▶ [Task instructions] Could you set down exactly the lines in the records below between the line holding "operating activities | | | |" and the line holding "-17.9 | -34.8 |", inclusive?

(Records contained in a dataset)
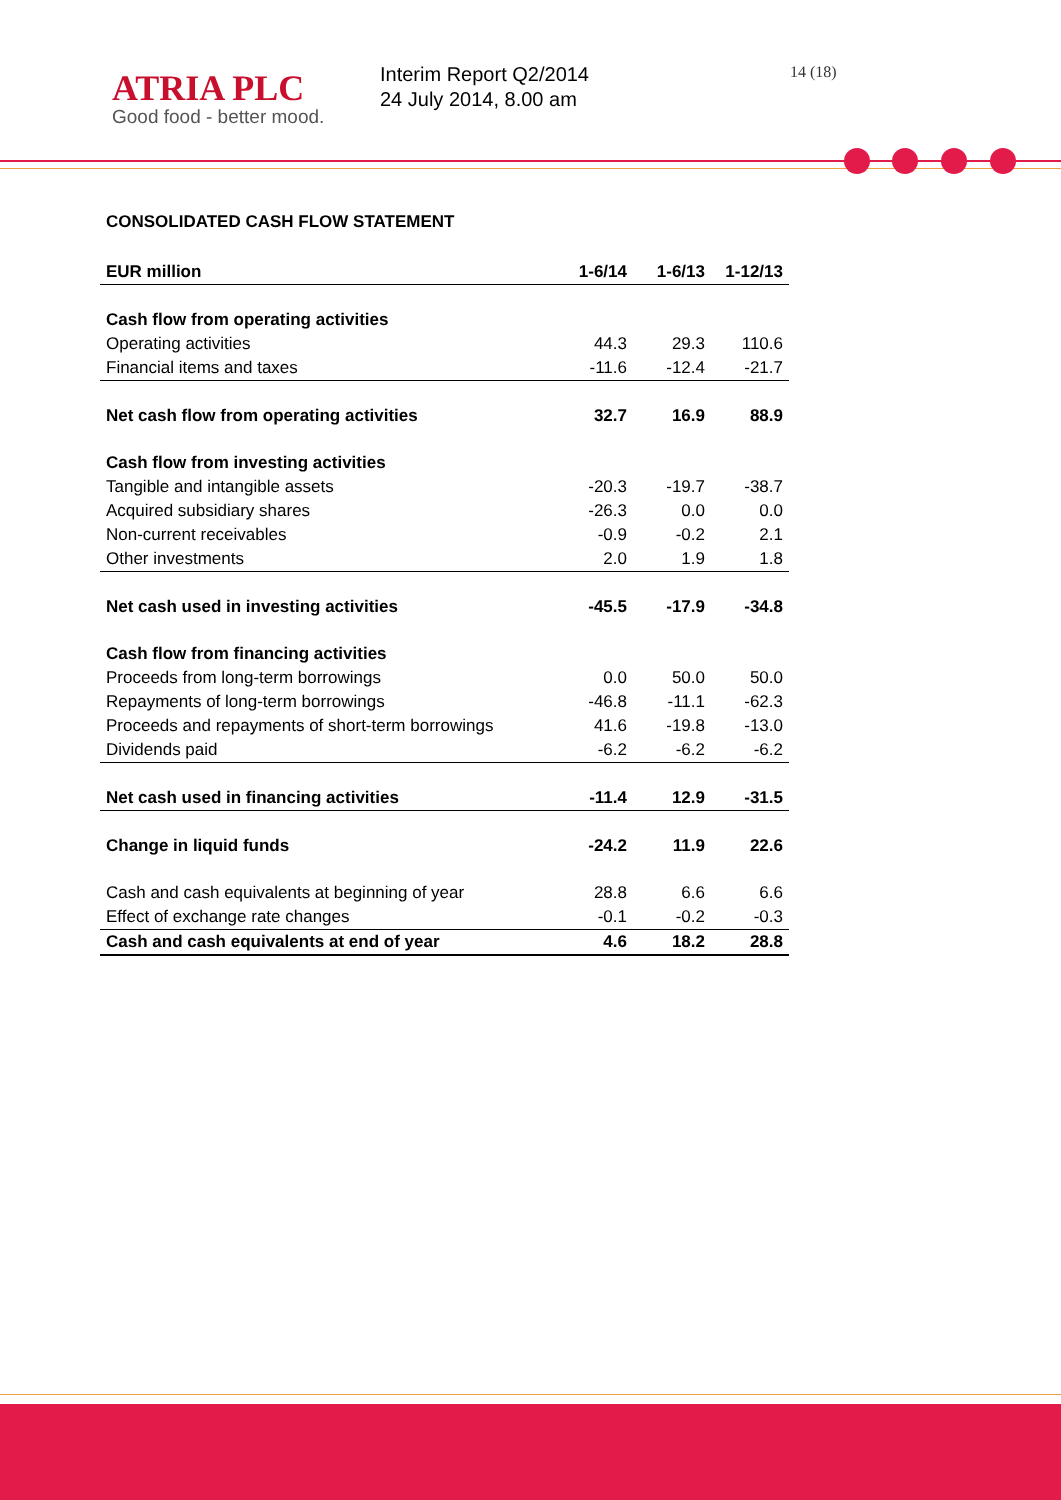ATRIA PLC
Good food - better mood.
Interim Report Q2/2014
24 July 2014, 8.00 am
14 (18)
CONSOLIDATED CASH FLOW STATEMENT
| EUR million | 1-6/14 | 1-6/13 | 1-12/13 |
| --- | --- | --- | --- |
| Cash flow from operating activities | | | |
| Operating activities | 44.3 | 29.3 | 110.6 |
| Financial items and taxes | -11.6 | -12.4 | -21.7 |
| Net cash flow from operating activities | 32.7 | 16.9 | 88.9 |
| Cash flow from investing activities | | | |
| Tangible and intangible assets | -20.3 | -19.7 | -38.7 |
| Acquired subsidiary shares | -26.3 | 0.0 | 0.0 |
| Non-current receivables | -0.9 | -0.2 | 2.1 |
| Other investments | 2.0 | 1.9 | 1.8 |
| Net cash used in investing activities | -45.5 | -17.9 | -34.8 |
| Cash flow from financing activities | | | |
| Proceeds from long-term borrowings | 0.0 | 50.0 | 50.0 |
| Repayments of long-term borrowings | -46.8 | -11.1 | -62.3 |
| Proceeds and repayments of short-term borrowings | 41.6 | -19.8 | -13.0 |
| Dividends paid | -6.2 | -6.2 | -6.2 |
| Net cash used in financing activities | -11.4 | 12.9 | -31.5 |
| Change in liquid funds | -24.2 | 11.9 | 22.6 |
| Cash and cash equivalents at beginning of year | 28.8 | 6.6 | 6.6 |
| Effect of exchange rate changes | -0.1 | -0.2 | -0.3 |
| Cash and cash equivalents at end of year | 4.6 | 18.2 | 28.8 |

▶ [Response for this exercise]
| Cash flow from operating activities | | | |
| Operating activities | 44.3 | 29.3 | 110.6 |
| Financial items and taxes | -11.6 | -12.4 | -21.7 |
| Net cash flow from operating activities | 32.7 | 16.9 | 88.9 |
| Cash flow from investing activities | | | |
| Tangible and intangible assets | -20.3 | -19.7 | -38.7 |
| Acquired subsidiary shares | -26.3 | 0.0 | 0.0 |
| Non-current receivables | -0.9 | -0.2 | 2.1 |
| Other investments | 2.0 | 1.9 | 1.8 |
| Net cash used in investing activities | -45.5 | -17.9 | -34.8 |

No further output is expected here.